(Transcribed page contents)

────────

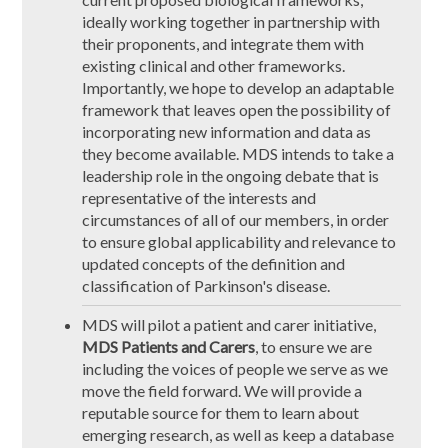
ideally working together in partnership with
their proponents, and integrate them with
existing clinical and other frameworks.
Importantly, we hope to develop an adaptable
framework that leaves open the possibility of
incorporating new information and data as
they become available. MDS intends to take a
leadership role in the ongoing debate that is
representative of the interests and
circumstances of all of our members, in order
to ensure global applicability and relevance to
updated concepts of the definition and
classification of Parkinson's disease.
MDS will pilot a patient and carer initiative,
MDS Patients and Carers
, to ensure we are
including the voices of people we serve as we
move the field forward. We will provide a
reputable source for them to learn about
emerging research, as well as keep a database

────────

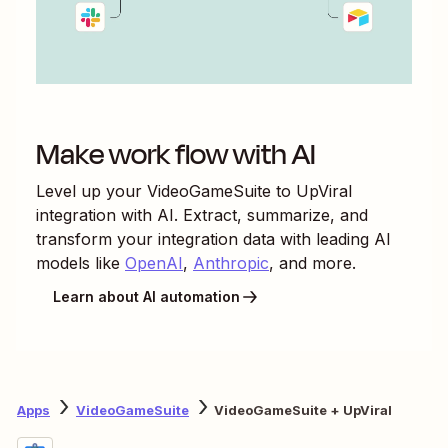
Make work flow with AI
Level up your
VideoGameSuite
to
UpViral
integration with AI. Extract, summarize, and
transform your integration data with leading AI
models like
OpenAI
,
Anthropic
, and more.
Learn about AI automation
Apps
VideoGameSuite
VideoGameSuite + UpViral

────────

Filter the entries above down to the lines that contain the word "with".

Result
ideally working together in partnership with
their proponents, and integrate them with
Make work flow with AI
integration with AI. Extract, summarize, and
transform your integration data with leading AI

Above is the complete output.